Two years ago I spent some time in Ebbw Vale working for the Shakespeare Schools Festival. I was able to see at first hand what the teachers in that area were like. Some were actually able to get some teaching done, but too many were just crisis managing. Provision for the arts in schools is dwindling so it’s difficult for pupils to get a good grounding in the craft. With the good grounding comes the ability to make an informed decision about whether it’s something you want to do with your life. But you need good examples to follow. Are any of the politicians around today worth emulating? There are some, but their philosophies are drowned out by the white noise most politicians mistake for public discourse. The NHS is being visibly driven into the ground in Wales so how can an adult recommend that a student devotes his or her future to something that’s being so devalued? In Fife good things are happening, but the ruling SNP is in a scrap with the Conservatives and Liberals over a new education programme which is stalling while they sort out their ideological differences. Who suffers? The pupil. Always the kids.
You are also Artistic Director of Narberth Youth Theatre. How did you come to be involved with this group?

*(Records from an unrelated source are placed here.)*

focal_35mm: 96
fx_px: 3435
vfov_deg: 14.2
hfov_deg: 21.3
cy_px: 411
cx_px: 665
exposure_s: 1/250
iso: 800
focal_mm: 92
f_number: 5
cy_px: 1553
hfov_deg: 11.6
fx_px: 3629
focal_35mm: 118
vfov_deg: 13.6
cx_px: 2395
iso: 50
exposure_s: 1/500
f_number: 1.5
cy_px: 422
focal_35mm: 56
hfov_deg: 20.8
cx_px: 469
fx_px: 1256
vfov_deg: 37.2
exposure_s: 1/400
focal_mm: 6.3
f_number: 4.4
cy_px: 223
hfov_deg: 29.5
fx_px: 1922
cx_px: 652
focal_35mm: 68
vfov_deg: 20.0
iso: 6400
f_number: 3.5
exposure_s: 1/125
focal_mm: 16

My wife and I formed Narberth Youth Theatre because there was a need for something less formal than what the schools were offering, a place where the members could be themselves while they learnt more about theatre. Teenagers came to us and asked us to do it. And I must say it gives me the opportunity to work on my practice as a theatre maker week in, week out. We have guest facilitiators to keep things fresh and a great sense of curiosity in the group. It’s all good.

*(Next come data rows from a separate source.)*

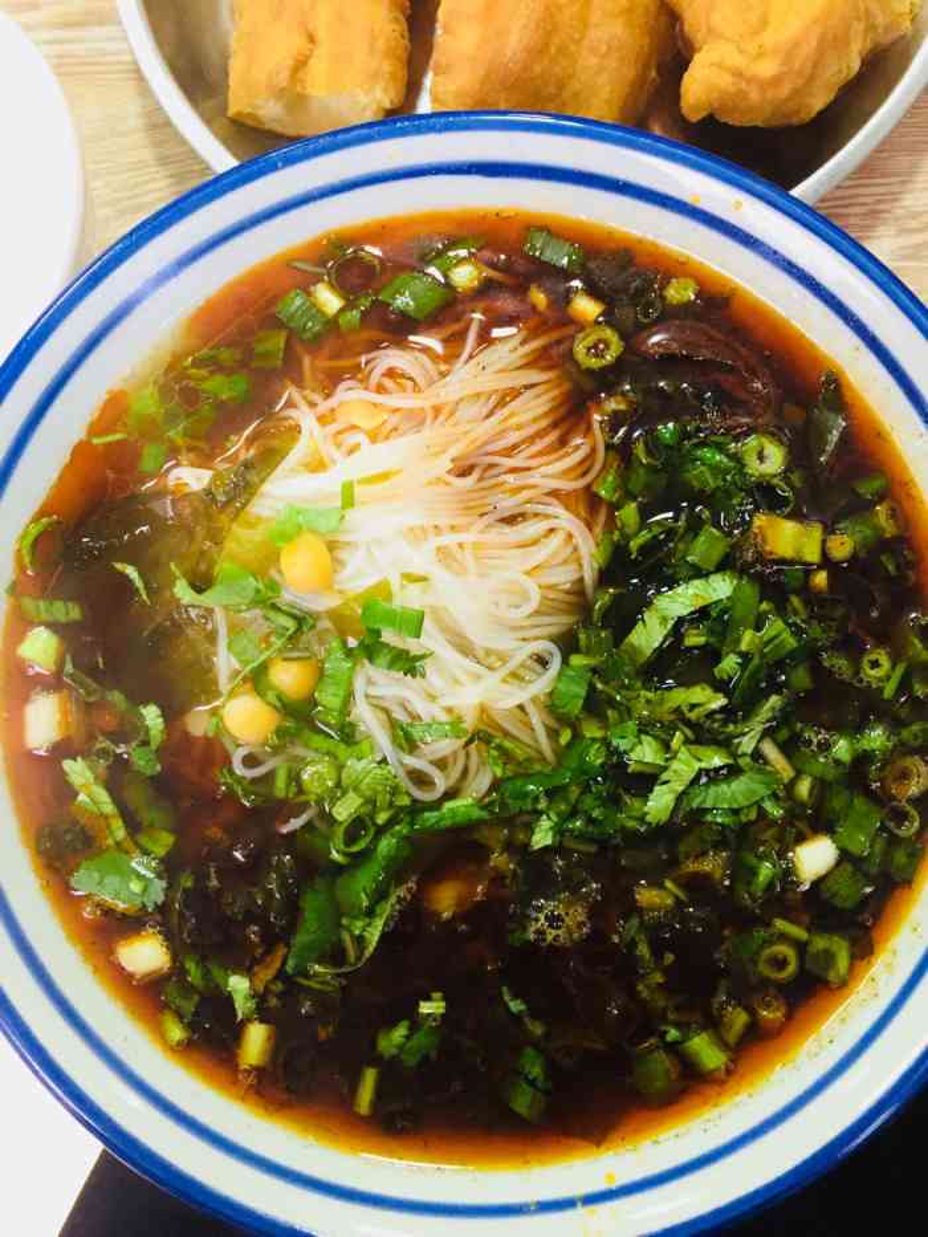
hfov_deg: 48.2
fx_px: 1036
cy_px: 618
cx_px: 464
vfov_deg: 61.7
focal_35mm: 29
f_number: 2.2
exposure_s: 1/33
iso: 160
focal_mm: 4.15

Get the Chance works to support a diverse range of members of the public to access cultural provision Are you aware of any barriers to equality and diversity for either Welsh or Wales based artists or specifically writers?
The greatest barrier is the geography of Wales itself. Just physically navigating it is hard. And theatre – like the mafia – is a face to face business. We all need to be able to go and see stuff, talk about it with the creatives, then get home. There won’t be any real consilience in Wales until that becomes easier. I scratch my head over the lack of matinees in Cardiff. In Liverpool the Everyman Playhouse has been experimenting with evening shows at 5-30 and audiences have responded positively to that. It means people from further away can get home or spend time in town and meet and talk and plan new alliances.
There are a range of organisations supporting Welsh and Wales based writers, I wonder if you feel the current support network and career opportunities for playwrights living and working in Wales feel ‘healthy’ to you?
If you’re a playwright, then you’ve made a tough choice in life. There’s only so much networks and organisations in Wales can do for a Welsh playwright. You really need to help yourself somehow. I’m forming my own company called The Holding Cell and I want see who I can attract to work with me and see if we can attract an audience because that’s what it’s all about. There are superb actors in Wales who aren’t even being seen for parts and I want to work with them, again in some cases. Let’s see what we can do for ourselves.
If you were able to fund an area of the arts in Wales what would this be and why?
Youth. It’s the law of initial conditions. Throw the ball high and hard – give it the best possible chance to travel far – then you’ll know it’ll go the distance. Invest in the beginning.
What excites you about the arts in Wales? What was the last really great thing that you experienced that you would like to share with our readers?
We’ve got astonishing actors here. That excites me more than anything else. It makes me want to write because I know that if I’m lucky enough to get into a room with Welsh actors I’m going to walk out with an enhanced piece of work. It’s happened every time. The last truly great thing that I saw was the Jean Michel Basquiat exhibition at The Barbican. In Wales, One Flew over the Cuckoo’s Nest at The Torch was ensemble work as good as I’ve ever seen.